Elkington's injury caused him difficulty walking (he had to use two sticks) and he was discharged from the legion in July 1916. His actions in the legion had been covered by the British press and Hunter-Weston, by now a corps commander, instigated the process the re-appoint him to the British Army. Upon returning to Britain in September 1916 Elkington received a hero's welcome and a full pardon from George V. He twice met with the king, the second time to be invested into the Distinguished Service Order, to which he was appointed on 28 October 1916 (by which time he had been confirmed in his former rank). Elkington's wounds precluded any further active service but he was re-instated as a lieutenant colonel in the Warwickshire Regiment. Elkington stated "It is wonderful to feel, that once again I have the confidence of my King and my country. I am afraid my career in the field is ended, but I must not complain". By contrast Mainwaring never recovered his reputation and died, in obscurity, in 1930.

Shortly after returning to Britain in 1916 Elkington was painted by William Orpen. Orpen told Elkington's wife: "I do not think I have ever painted a man I admired so much as the Colonel" and exhibited the work at the Royal Academy in London in 1917. The Evening Despatch of 7 May 1917 noted that Orpen's portrait represented "a soldier to the tips of his fingers, but a soldier who has suffered, mentally and physically, and whose manly features bear the traces of his suffering". Orpen gifted the work to Elkington in February 1918.

Elkington was placed on half-pay on 24 February 1918 and retired on 1 July 1919. In retirement Elkington and his family moved to Burghclere in Hampshire, where he served as a justice of the peace. For his service in the war Elkington was awarded the Mons Star, the British War Medal and the Victory Medal. He chose not to wear the medals, stating that "I did nothing of particular note. I was with the others in the trenches". Elkington remained in the British Army reserves until 3 February 1921, when he reached the age limit.
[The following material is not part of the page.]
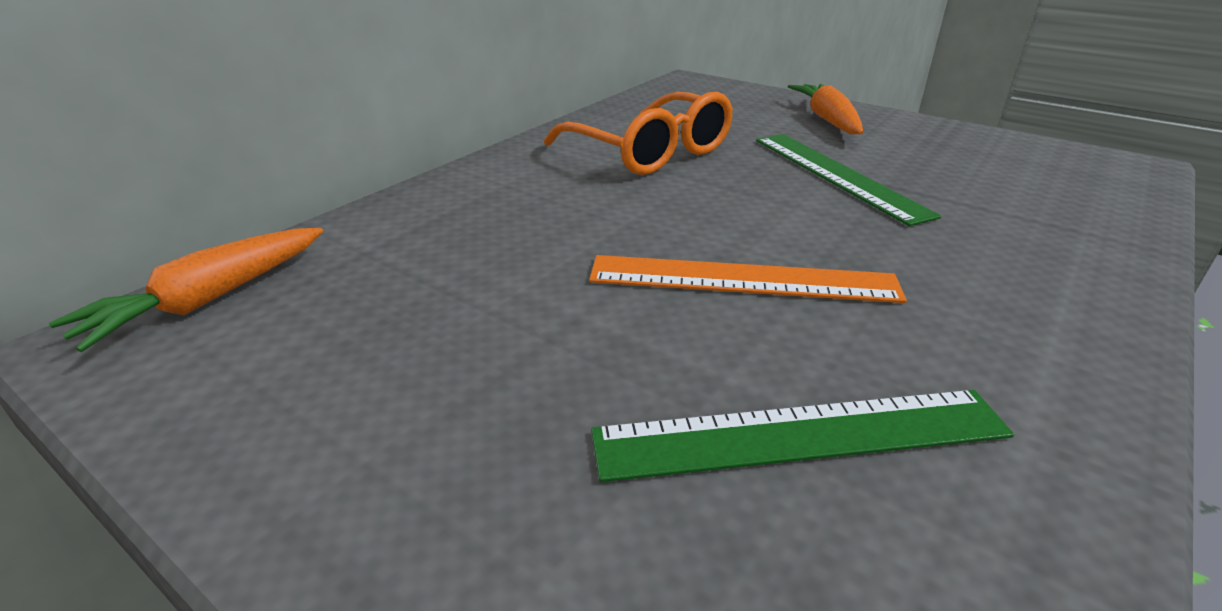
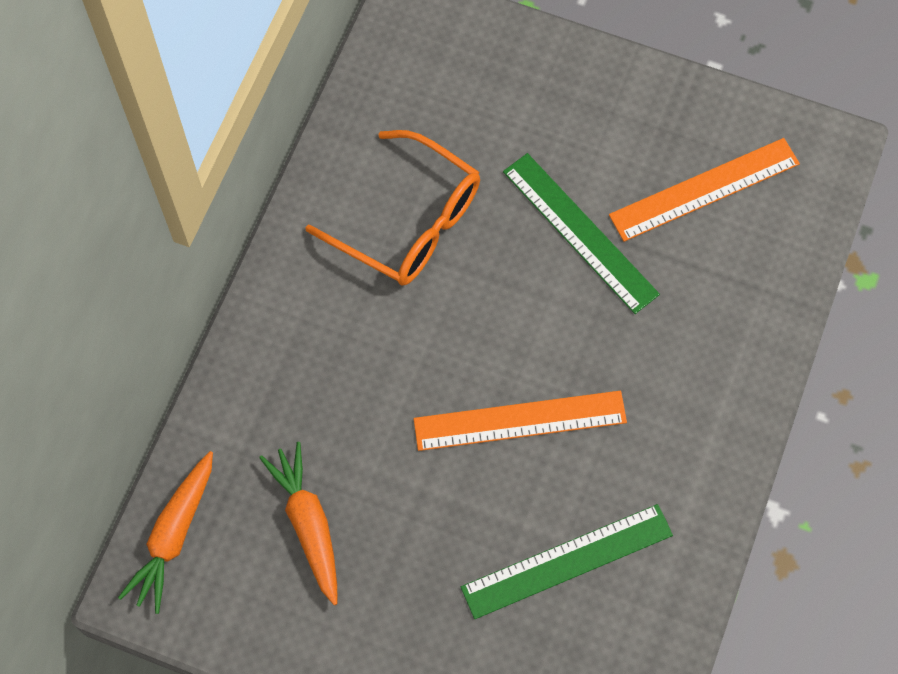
camera: 15 degrees left, 35 degrees up
orange carrot [788,84,863,134] -> orange carrot moved to [259,442,337,605]
none -> orange ruler [609,138,800,242]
Elkington's youngest son served with the 10th battalion of the Rifle Brigade during the Second World War and was killed in action near Bou Arada, Tunisia on 19 January 1943. Elkington bestowed a stained glass window in his son's honour at the Church of the Ascension in Burghclere. Elkington died on 27 June 1944, before it could be unveiled. The window, with additional plaques honouring Elkington and his son-in-law Sir Richard de Bacquencourt des Voeux (who was killed while commanding the 156th Parachute Battalion at the Battle of Arnhem on 20 September 1944), was unveiled in May 1946 by Montgomery. Mary Elkington died on 26 May 1956. Elkington's tunic is held in the collection of the Warwickshire Regiment's Museum.